対話の数は人が増えると指数関数的に増えていく。
二人のときは、1本
三人ならば、3本
四人になると、6本
五人だと、10本…
n個の要素から2個のものを取る組み合わせの数だけ対話の経路が増えていく。
こんな時は人の集まりを階層化・樹状構造にして、対話の経路を減らす。これが組織化するということだろう。しかし組織化しただけでは情報を正しく伝えることはできない。対話の連鎖には根本的な問題がある。
伝言ゲームの問題
人から人へと言伝に情報を伝えると、最後には全然違う内容になってしまうことは経験済みであろう。対話による情報伝達の限界である。
対策はいくつかある。
一つは文書化である。文書や図表による情報伝達は対話に比べて大きな利点がある。
対話のように人が集まるのを待たなくて良いので非同期・並列に動ける。そして正確である。伝言ゲームの問題はおきない。同報できるので、何人でも好きなだけ情報を伝達できる。
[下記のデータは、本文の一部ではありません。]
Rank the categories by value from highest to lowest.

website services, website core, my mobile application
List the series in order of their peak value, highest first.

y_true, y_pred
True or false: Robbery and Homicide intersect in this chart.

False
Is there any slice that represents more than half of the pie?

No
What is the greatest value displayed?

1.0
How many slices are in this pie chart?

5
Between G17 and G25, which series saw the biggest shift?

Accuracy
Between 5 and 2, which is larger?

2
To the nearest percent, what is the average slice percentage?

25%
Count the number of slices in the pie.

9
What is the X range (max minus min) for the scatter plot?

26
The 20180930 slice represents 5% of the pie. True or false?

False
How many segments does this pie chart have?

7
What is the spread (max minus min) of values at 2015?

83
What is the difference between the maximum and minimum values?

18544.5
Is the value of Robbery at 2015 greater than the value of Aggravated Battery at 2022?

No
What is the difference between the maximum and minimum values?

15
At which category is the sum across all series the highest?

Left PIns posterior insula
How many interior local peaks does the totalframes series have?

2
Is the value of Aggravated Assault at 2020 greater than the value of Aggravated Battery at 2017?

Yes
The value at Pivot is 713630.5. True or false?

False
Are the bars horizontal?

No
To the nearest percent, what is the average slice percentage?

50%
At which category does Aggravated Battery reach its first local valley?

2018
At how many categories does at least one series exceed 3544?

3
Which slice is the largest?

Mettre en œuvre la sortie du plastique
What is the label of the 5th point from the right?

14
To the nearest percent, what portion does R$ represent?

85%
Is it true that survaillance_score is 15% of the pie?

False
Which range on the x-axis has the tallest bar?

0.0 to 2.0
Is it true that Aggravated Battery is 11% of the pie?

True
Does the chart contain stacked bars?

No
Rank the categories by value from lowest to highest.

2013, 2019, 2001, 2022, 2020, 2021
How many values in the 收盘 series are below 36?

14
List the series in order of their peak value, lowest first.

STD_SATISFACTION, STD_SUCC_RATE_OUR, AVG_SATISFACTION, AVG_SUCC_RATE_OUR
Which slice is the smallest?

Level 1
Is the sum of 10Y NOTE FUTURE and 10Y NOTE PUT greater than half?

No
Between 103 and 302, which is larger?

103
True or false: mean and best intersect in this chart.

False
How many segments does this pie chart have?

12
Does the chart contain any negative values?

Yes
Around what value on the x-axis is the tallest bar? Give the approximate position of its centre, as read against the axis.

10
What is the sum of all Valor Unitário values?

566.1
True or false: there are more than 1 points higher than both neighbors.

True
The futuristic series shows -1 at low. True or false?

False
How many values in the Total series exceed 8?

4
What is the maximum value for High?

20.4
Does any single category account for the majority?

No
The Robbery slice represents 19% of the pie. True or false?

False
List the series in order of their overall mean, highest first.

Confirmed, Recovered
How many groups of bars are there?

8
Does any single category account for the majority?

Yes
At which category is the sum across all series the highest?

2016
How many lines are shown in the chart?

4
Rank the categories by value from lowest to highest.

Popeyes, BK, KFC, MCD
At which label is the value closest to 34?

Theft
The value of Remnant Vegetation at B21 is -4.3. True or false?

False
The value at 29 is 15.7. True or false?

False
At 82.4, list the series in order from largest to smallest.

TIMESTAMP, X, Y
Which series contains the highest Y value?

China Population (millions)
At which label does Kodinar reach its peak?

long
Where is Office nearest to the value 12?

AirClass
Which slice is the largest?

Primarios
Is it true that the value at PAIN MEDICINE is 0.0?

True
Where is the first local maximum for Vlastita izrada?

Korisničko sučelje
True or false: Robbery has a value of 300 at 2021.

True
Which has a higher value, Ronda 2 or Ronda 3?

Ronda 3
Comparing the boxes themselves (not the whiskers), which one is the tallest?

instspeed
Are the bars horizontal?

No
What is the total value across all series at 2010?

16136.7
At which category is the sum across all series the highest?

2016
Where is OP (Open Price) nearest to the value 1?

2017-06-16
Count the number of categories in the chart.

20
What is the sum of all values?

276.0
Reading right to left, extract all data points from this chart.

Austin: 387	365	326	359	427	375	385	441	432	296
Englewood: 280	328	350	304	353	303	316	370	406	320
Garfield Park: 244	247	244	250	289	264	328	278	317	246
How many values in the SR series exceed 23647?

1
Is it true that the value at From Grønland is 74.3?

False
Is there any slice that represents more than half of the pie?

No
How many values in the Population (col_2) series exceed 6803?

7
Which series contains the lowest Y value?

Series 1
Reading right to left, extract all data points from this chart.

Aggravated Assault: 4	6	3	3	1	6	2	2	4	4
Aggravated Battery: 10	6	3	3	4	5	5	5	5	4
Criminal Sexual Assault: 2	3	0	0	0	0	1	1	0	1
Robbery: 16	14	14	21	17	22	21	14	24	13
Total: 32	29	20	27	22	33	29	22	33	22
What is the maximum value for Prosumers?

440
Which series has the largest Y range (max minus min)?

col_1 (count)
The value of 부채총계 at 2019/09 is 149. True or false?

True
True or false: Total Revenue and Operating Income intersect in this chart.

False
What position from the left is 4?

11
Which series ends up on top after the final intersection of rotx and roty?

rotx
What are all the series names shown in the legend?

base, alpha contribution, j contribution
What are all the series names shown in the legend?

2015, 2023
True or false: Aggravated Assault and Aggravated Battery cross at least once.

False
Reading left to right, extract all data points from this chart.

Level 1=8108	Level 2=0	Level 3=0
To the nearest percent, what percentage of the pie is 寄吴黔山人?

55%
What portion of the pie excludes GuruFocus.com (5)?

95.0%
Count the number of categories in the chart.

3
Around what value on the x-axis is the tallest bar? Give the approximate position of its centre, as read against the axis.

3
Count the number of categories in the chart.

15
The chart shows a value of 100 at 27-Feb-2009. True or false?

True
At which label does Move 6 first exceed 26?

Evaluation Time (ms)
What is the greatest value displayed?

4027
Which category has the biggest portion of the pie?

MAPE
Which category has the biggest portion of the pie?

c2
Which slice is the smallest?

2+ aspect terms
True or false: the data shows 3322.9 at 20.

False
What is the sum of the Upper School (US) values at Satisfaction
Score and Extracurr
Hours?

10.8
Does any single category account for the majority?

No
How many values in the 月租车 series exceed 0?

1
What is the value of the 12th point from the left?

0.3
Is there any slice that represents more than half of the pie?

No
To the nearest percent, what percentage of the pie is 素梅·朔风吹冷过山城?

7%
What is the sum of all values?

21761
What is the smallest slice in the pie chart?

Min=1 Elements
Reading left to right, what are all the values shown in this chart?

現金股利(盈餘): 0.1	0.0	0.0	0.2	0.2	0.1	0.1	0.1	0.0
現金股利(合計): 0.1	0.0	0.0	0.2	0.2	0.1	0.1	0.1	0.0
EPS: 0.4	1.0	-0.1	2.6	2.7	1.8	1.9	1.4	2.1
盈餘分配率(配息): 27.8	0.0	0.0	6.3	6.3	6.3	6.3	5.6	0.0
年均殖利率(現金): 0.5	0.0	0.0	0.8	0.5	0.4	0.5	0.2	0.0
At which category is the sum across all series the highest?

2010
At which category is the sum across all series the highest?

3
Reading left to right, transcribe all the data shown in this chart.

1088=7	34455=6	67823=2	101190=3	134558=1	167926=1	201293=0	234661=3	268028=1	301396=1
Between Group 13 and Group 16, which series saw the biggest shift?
これが、効率・スピードにおいて絶大な効果を発揮する。
もう一つはルール化と訓練。軍隊を想像してもらうとわかりやすい。教典に基づいてどう動くかを身体と頭に染み込ませる。最小の情報伝達で素早く正確に動ける。
これは会社でもスポーツのチームでも同じ。巨大企業は「系列」という形で戦い方を大規模に共有している。
文章力・読解力という問題
文書化には問題がある。構成員の文章力・読解力に依存することである。正確に的確に情報を伝え読み解く能力。これがないと文書化の威力は半減する。場合によっては混乱のもとになる。
日本語は論理的な言語であり、使いこなせば正確に効率的に物事を伝えられる。ただし、大日本帝国のときのような情緒的な文書ではだめ。西洋流の言語技術から学ぶべきことは多い。
組織力の低下
ルール化・訓練についても問題がある。雇用が流動化し、阿吽の呼吸で「協力して課題をこなす力」が弱くなっているように感じる。若い頃から同じ釜の飯を食べて育った組織と、契約でゆるく繋がっただけの組織では情報伝達の正確さや速さに雲泥の差がある。
まとめ
大人数で大きな仕事をするときの問題と対策についての一般論を述べた。日本の企業で問題が起きると「コミュニケーション不足が原因」という雑な結論で現場に詰め腹を切らせることが多いと感じる。
すべからくリーダー・マネジャー・組織の問題と捉えて対策しなければいつまでも改善していかないことを知るべきである。